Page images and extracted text
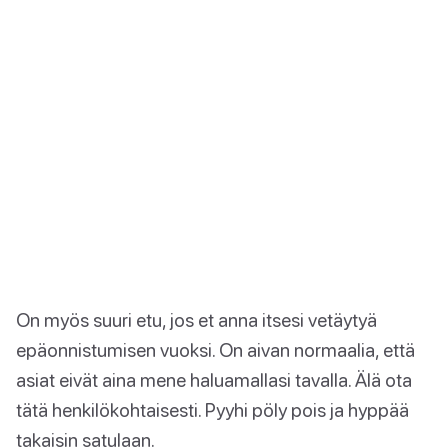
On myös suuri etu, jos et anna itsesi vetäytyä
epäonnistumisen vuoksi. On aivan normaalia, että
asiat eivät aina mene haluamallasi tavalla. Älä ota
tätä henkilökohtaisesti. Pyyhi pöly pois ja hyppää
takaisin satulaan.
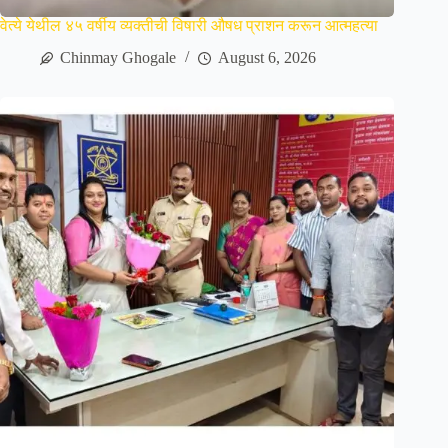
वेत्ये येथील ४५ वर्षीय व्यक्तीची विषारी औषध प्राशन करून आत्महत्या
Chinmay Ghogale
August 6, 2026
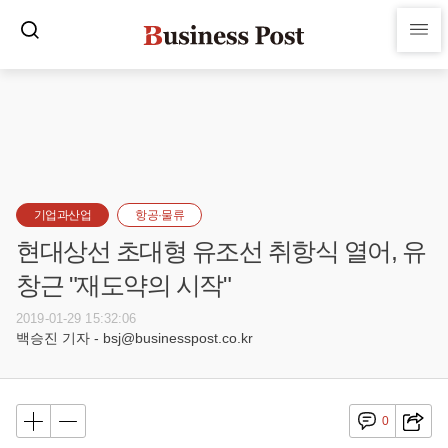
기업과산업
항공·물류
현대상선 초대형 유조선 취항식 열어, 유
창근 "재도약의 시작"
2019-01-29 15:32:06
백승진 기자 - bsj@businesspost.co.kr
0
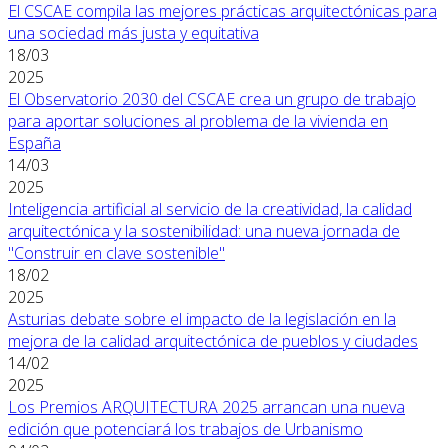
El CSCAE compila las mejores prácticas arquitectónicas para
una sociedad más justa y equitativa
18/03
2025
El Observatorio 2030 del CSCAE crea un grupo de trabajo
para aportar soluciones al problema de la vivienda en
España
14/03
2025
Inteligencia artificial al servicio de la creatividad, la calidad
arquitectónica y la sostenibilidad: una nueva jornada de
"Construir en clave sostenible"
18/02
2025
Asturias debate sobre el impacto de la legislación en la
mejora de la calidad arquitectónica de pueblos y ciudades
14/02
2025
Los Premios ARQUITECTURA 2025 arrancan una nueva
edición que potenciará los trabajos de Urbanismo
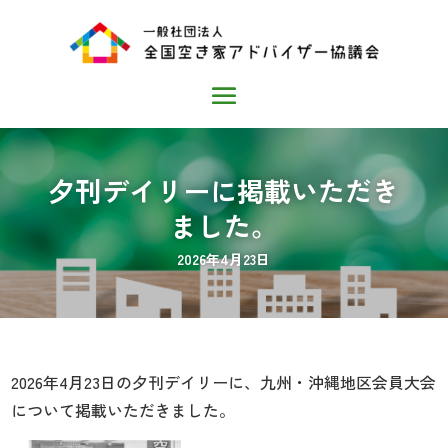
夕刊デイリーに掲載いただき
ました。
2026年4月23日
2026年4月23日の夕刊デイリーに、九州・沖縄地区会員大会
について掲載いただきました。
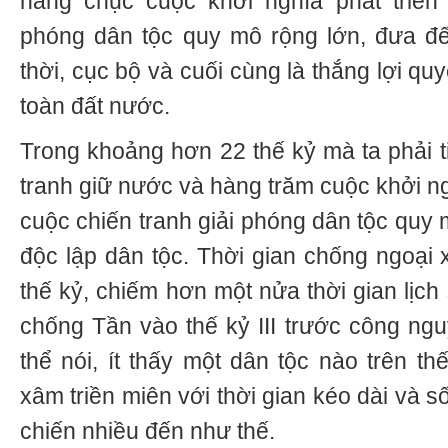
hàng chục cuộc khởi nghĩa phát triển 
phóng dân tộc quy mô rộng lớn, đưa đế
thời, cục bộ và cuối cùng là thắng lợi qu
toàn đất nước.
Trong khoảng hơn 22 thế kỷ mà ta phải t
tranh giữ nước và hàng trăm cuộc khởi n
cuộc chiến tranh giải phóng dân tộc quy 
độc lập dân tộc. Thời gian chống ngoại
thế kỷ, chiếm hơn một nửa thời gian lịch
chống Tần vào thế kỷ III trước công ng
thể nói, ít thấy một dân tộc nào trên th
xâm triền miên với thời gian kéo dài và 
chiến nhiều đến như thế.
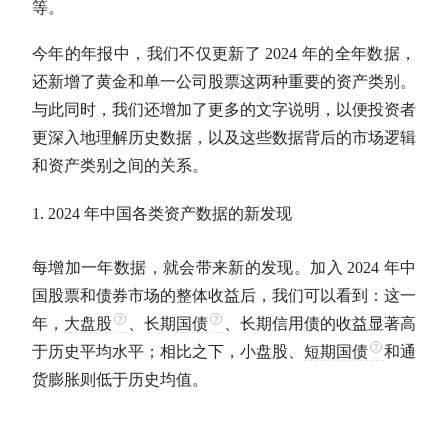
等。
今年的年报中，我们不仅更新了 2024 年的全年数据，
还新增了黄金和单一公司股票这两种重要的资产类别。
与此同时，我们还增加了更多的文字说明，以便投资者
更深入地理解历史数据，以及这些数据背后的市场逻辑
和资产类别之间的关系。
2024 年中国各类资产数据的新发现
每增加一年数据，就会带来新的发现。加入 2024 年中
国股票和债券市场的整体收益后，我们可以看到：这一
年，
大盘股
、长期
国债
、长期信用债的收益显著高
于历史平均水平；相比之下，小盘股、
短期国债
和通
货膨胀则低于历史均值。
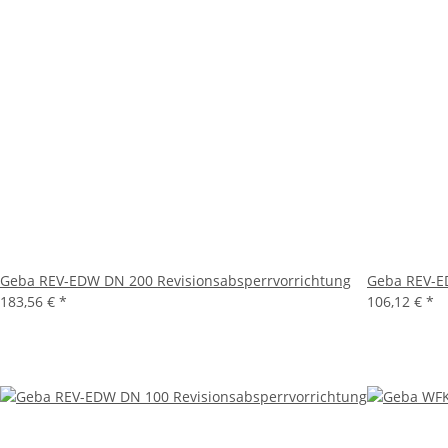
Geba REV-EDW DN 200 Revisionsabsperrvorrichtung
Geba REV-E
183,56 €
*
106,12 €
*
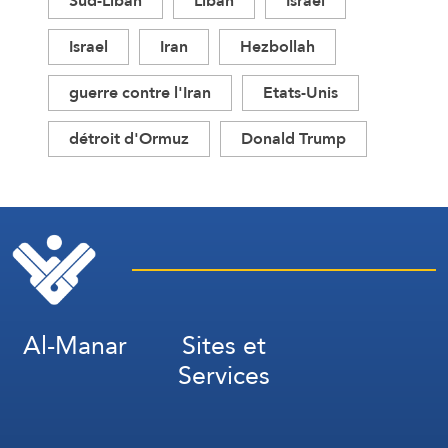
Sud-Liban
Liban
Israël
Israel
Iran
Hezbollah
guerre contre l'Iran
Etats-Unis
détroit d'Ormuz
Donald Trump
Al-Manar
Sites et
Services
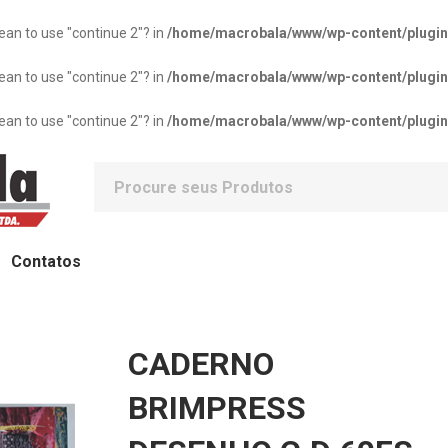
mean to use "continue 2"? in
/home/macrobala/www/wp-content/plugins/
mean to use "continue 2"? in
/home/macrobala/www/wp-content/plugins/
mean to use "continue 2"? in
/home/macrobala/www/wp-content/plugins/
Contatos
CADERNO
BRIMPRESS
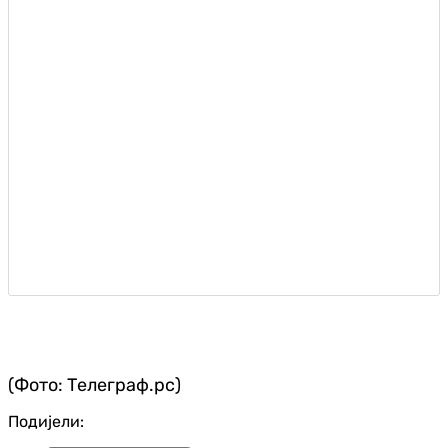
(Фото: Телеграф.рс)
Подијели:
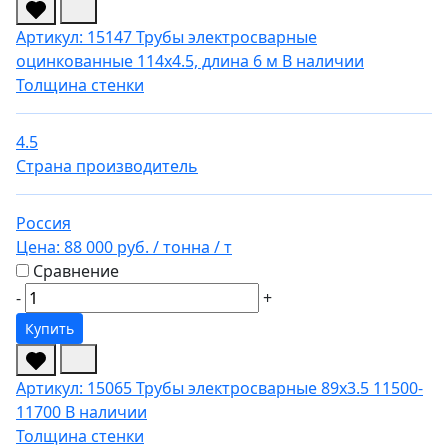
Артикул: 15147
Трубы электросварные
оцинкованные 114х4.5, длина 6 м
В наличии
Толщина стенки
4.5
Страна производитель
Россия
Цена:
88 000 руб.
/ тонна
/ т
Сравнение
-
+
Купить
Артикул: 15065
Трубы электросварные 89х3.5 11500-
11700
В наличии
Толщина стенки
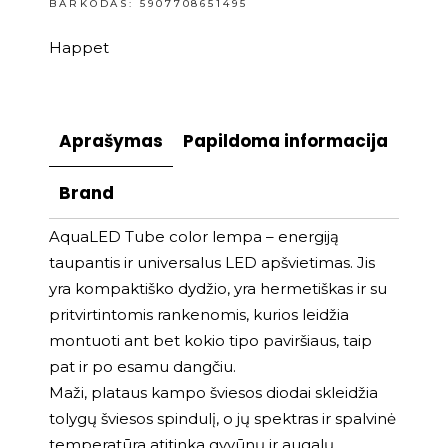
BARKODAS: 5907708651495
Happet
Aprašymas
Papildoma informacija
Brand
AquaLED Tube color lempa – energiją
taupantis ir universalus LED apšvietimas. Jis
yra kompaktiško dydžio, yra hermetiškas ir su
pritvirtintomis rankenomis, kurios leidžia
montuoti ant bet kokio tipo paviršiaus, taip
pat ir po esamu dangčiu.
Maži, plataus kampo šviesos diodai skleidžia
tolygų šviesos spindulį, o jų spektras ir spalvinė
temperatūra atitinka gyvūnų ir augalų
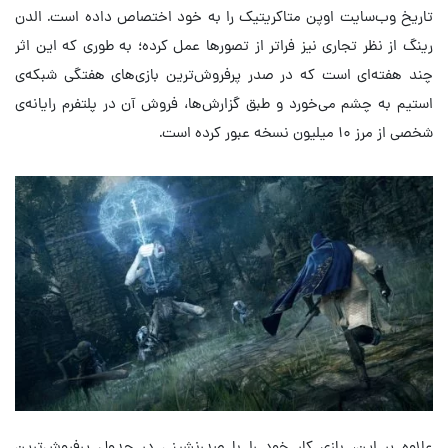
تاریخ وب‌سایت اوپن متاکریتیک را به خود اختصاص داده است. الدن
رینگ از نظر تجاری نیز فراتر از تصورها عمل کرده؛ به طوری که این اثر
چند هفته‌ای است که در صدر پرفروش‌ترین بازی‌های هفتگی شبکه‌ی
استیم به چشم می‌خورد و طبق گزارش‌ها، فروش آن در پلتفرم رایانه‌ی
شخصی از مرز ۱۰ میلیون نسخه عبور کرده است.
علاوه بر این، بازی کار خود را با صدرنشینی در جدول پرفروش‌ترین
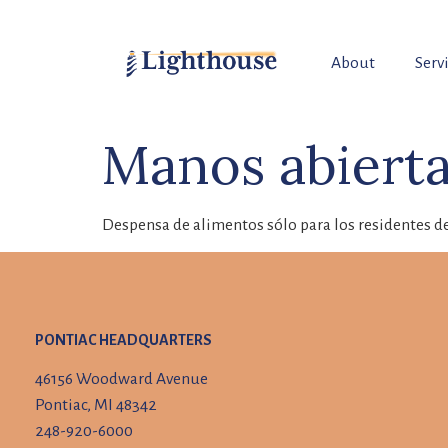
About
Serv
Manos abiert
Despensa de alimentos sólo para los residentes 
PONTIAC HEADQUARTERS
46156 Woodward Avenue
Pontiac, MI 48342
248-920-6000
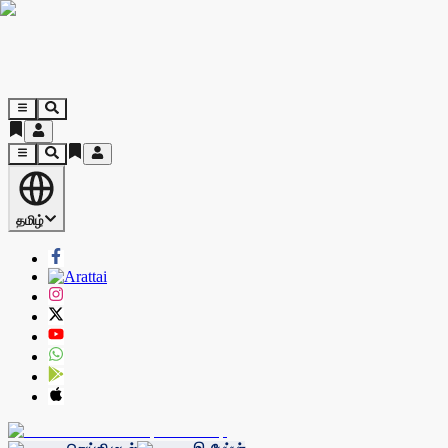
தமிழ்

_Written task_.
All of the entries above should be copied exactly, with the images left out.

_Worked solution_.
On myös suuri etu, jos et anna itsesi vetäytyä
epäonnistumisen vuoksi. On aivan normaalia, että
asiat eivät aina mene haluamallasi tavalla. Älä ota
tätä henkilökohtaisesti. Pyyhi pöly pois ja hyppää
takaisin satulaan.
वेत्ये येथील ४५ वर्षीय व्यक्तीची विषारी औषध प्राशन करून आत्महत्या
Chinmay Ghogale
August 6, 2026
기업과산업
항공·물류
현대상선 초대형 유조선 취항식 열어, 유
창근 "재도약의 시작"
2019-01-29 15:32:06
백승진 기자 - bsj@businesspost.co.kr
0
El CSCAE compila las mejores prácticas arquitectónicas para
una sociedad más justa y equitativa
18/03
2025
El Observatorio 2030 del CSCAE crea un grupo de trabajo
para aportar soluciones al problema de la vivienda en
España
14/03
2025
Inteligencia artificial al servicio de la creatividad, la calidad
arquitectónica y la sostenibilidad: una nueva jornada de
"Construir en clave sostenible"
18/02
2025
Asturias debate sobre el impacto de la legislación en la
mejora de la calidad arquitectónica de pueblos y ciudades
14/02
2025
Los Premios ARQUITECTURA 2025 arrancan una nueva
edición que potenciará los trabajos de Urbanismo
夕刊デイリーに掲載いただき
ました。
2026年4月23日
2026年4月23日の夕刊デイリーに、九州・沖縄地区会員大会
について掲載いただきました。
hàng chục cuộc khởi nghĩa phát triển 
phóng dân tộc quy mô rộng lớn, đưa đế
thời, cục bộ và cuối cùng là thắng lợi qu
toàn đất nước.
Trong khoảng hơn 22 thế kỷ mà ta phải t
tranh giữ nước và hàng trăm cuộc khởi n
cuộc chiến tranh giải phóng dân tộc quy 
độc lập dân tộc. Thời gian chống ngoại
thế kỷ, chiếm hơn một nửa thời gian lịch
chống Tần vào thế kỷ III trước công ng
thể nói, ít thấy một dân tộc nào trên th
xâm triền miên với thời gian kéo dài và 
chiến nhiều đến như thế.
等。
今年的年报中，我们不仅更新了 2024 年的全年数据，
还新增了黄金和单一公司股票这两种重要的资产类别。
与此同时，我们还增加了更多的文字说明，以便投资者
更深入地理解历史数据，以及这些数据背后的市场逻辑
和资产类别之间的关系。
2024 年中国各类资产数据的新发现
每增加一年数据，就会带来新的发现。加入 2024 年中
国股票和债券市场的整体收益后，我们可以看到：这一
年，
大盘股
、长期
国债
、长期信用债的收益显著高
于历史平均水平；相比之下，小盘股、
短期国债
和通
货膨胀则低于历史均值。
Geba REV-EDW DN 200 Revisionsabsperrvorrichtung
Geba REV-E
183,56 €
*
106,12 €
*
Sud-Liban
Liban
Israël
Israel
Iran
Hezbollah
guerre contre l'Iran
Etats-Unis
détroit d'Ormuz
Donald Trump
Al-Manar
Sites et
Services
mean to use "continue 2"? in
/home/macrobala/www/wp-content/plugins/
mean to use "continue 2"? in
/home/macrobala/www/wp-content/plugins/
mean to use "continue 2"? in
/home/macrobala/www/wp-content/plugins/
Contatos
CADERNO
BRIMPRESS
(Фото: Телеграф.рс)
Подијели:
Артикул: 15147
Трубы электросварные
оцинкованные 114х4.5, длина 6 м
В наличии
Толщина стенки
4.5
Страна производитель
Россия
Цена:
88 000 руб.
/ тонна
/ т
Сравнение
-
+
Купить
Артикул: 15065
Трубы электросварные 89х3.5 11500-
11700
В наличии
Толщина стенки
BARKODAS: 5907708651495
Happet
Aprašymas
Papildoma informacija
Brand
AquaLED Tube color lempa – energiją
taupantis ir universalus LED apšvietimas. Jis
yra kompaktiško dydžio, yra hermetiškas ir su
pritvirtintomis rankenomis, kurios leidžia
montuoti ant bet kokio tipo paviršiaus, taip
pat ir po esamu dangčiu.
Maži, plataus kampo šviesos diodai skleidžia
tolygų šviesos spindulį, o jų spektras ir spalvinė
temperatūra atitinka gyvūnų ir augalų
تاریخ وب‌سایت اوپن متاکریتیک را به خود اختصاص داده است. الدن
رینگ از نظر تجاری نیز فراتر از تصورها عمل کرده؛ به طوری که این اثر
چند هفته‌ای است که در صدر پرفروش‌ترین بازی‌های هفتگی شبکه‌ی
استیم به چشم می‌خورد و طبق گزارش‌ها، فروش آن در پلتفرم رایانه‌ی
شخصی از مرز ۱۰ میلیون نسخه عبور کرده است.
علاوه بر این، بازی کار خود را با صدرنشینی در جدول پرفروش‌ترین
About
Serv
Manos abiert
Despensa de alimentos sólo para los residentes 
PONTIAC HEADQUARTERS
46156 Woodward Avenue
Pontiac, MI 48342
248-920-6000
தமிழ்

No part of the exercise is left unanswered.